Sejumlah warga Pulau Pandan menegaskan, janji kompensasi disampaikan oleh Asroli, pihak yang disebut berwenang mengambil kebijakan di PLTA Kerinci, sebelum lahan yang dipersengketakan digunakan untuk proyek.
“Kami hanya menuntut janji Pak Asroli untuk membayar ganti rugi lahan yang dipakai PLTA,” ujar seorang warga. Ia mengaku mengingat pernyataan Asroli saat itu: *“Satu batang saja akan kami ganti.”
Namun, hingga kini warga menilai janji tersebut belum terealisasi sesuai harapan, sehingga tuntutan kembali disuarakan.
Saat dikonfirmasi melalui WhatsApp, Staf Humas PLTA Kerinci, Pino, menjelaskan bahwa pihaknya telah membayar kompensasi Rp5 juta per kepala keluarga secara transparan dan adil, sesuai kesepakatan di Desa Pulau Pandan dan Karan Pandan. Pembayaran, kata dia, berlangsung sejak 25 Juni hingga 19 Agustus mendatang.

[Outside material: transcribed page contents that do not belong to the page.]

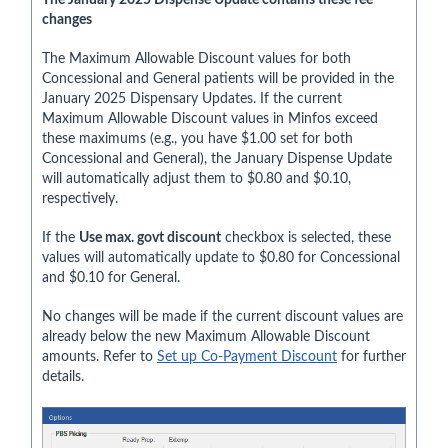
changes
The Maximum Allowable Discount values for both
Concessional and General patients will be provided in the
January 2025 Dispensary Updates. If the current
Maximum Allowable Discount values in Minfos exceed
these maximums (e.g., you have $1.00 set for both
Concessional and General), the January Dispense Update
will automatically adjust them to $0.80 and $0.10,
respectively.
If the
Use max. govt discount
checkbox is selected, these
values will automatically update to $0.80 for Concessional
and $0.10 for General.
No changes will be made if the current discount values are
already below the new Maximum Allowable Discount
amounts. Refer to
Set up Co-Payment Discount
for further
details.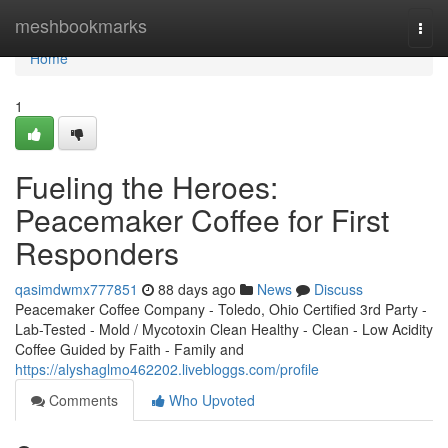
Home
meshbookmarks
Togg
navi
Home
1
Fueling the Heroes:
Peacemaker Coffee for First
Responders
qasimdwmx777851
88 days ago
News
Discuss
Peacemaker Coffee Company - Toledo, Ohio Certified 3rd Party -
Lab-Tested - Mold / Mycotoxin Clean Healthy - Clean - Low Acidity
Coffee Guided by Faith - Family and
https://alyshaglmo462202.livebloggs.com/profile
Comments
Who Upvoted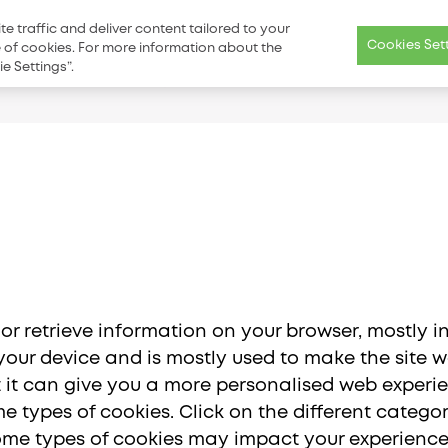
Catalog
For Patients
Distributors Near You
Blog
Contact 
 traffic and deliver content tailored to your
Cookies Set
se of cookies. For more information about the
e Settings”.
olutions
Science
Education & Excellence
Resource Cent
Main
menu
 or retrieve information on your browser, mostly i
our device and is mostly used to make the site wo
ut it can give you a more personalised web experi
e types of cookies. Click on the different categ
Americas
Asia Pac
some types of cookies may impact your experience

“PLTA bekerja di lahan sendiri, bukan di lahan masyarakat. Memang ada beberapa orang atau kelompok kecil yang menuntut kompensasi sebesar Rp300 juta per KK, namun hal itu tidak wajar sehingga tidak bisa dipenuhi,” jelas Pino.
Ketua LSM Peduli Alam Sakti (PEDAS), Efyarman, menilai proyek PLTA memiliki manfaat strategis meski ada dampak negatif, seperti pengalihan fungsi sungai yang mengancam habitat air. “Manfaatnya besar, tapi kepentingan masyarakat harus diutamakan. Jangan sampai ada kepentingan kelompok atau pribadi yang memicu konflik sosial berkepanjangan,” tegasnya.
Efyarman juga menekankan pentingnya jaminan tertulis kepada pemerintah daerah terkait dampak lingkungan, serta keterbukaan laporan CSR dan kontribusi pajak air permukaan kepada publik. Menurutnya, informasi ini harus disosialisasikan agar masyarakat memahami manfaat dan kontribusi proyek.
LSM PEDAS mendorong pemerintah daerah turun langsung ke lapangan untuk menganalisis dampak, berdialog dengan warga, dan tidak hanya menerima laporan sepihak. Pemerintah desa juga diminta menggelar musyawarah melibatkan tokoh masyarakat, tokoh adat, pemuda, dan pihak terkait lainnya.
Hingga berita ini diturunkan, belum ada kejelasan mengenai penyelesaian konflik secara berkelanjutan antara masyarakat dan pihak PLTA Kerinci.